PROBLEM:
Please reproduce word for word the stretch of lines from the start of the lines below through the line containing "بعد تحليل المحتوى", with both ends included.

DATA EXTRACTS:
[Start of Attachment]

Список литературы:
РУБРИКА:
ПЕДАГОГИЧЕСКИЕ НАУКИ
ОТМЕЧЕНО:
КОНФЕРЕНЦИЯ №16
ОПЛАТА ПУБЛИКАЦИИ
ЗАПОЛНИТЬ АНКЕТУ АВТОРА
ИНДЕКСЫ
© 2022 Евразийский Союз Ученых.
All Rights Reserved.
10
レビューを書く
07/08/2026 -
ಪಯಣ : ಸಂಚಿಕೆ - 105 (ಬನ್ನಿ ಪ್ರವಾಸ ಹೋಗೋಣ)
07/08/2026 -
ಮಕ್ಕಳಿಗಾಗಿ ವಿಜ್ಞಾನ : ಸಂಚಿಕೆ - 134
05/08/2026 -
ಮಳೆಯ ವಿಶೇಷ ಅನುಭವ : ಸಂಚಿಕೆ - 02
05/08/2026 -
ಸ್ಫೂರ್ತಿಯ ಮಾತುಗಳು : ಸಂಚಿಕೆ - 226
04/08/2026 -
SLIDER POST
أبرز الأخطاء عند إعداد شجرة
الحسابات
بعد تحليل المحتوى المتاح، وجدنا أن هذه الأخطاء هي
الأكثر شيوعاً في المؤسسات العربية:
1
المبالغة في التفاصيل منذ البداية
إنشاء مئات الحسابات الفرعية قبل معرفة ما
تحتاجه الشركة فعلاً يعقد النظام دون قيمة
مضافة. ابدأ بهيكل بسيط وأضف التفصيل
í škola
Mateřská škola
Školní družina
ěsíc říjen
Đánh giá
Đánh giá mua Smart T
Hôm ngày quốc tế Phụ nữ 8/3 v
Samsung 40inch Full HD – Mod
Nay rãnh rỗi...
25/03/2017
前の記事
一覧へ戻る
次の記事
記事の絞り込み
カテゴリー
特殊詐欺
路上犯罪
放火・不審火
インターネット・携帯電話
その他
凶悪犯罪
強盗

[End of Attachment]

ANSWER SPACE:
Список литературы:
РУБРИКА:
ПЕДАГОГИЧЕСКИЕ НАУКИ
ОТМЕЧЕНО:
КОНФЕРЕНЦИЯ №16
ОПЛАТА ПУБЛИКАЦИИ
ЗАПОЛНИТЬ АНКЕТУ АВТОРА
ИНДЕКСЫ
© 2022 Евразийский Союз Ученых.
All Rights Reserved.
10
レビューを書く
07/08/2026 -
ಪಯಣ : ಸಂಚಿಕೆ - 105 (ಬನ್ನಿ ಪ್ರವಾಸ ಹೋಗೋಣ)
07/08/2026 -
ಮಕ್ಕಳಿಗಾಗಿ ವಿಜ್ಞಾನ : ಸಂಚಿಕೆ - 134
05/08/2026 -
ಮಳೆಯ ವಿಶೇಷ ಅನುಭವ : ಸಂಚಿಕೆ - 02
05/08/2026 -
ಸ್ಫೂರ್ತಿಯ ಮಾತುಗಳು : ಸಂಚಿಕೆ - 226
04/08/2026 -
SLIDER POST
أبرز الأخطاء عند إعداد شجرة
الحسابات
بعد تحليل المحتوى المتاح، وجدنا أن هذه الأخطاء هي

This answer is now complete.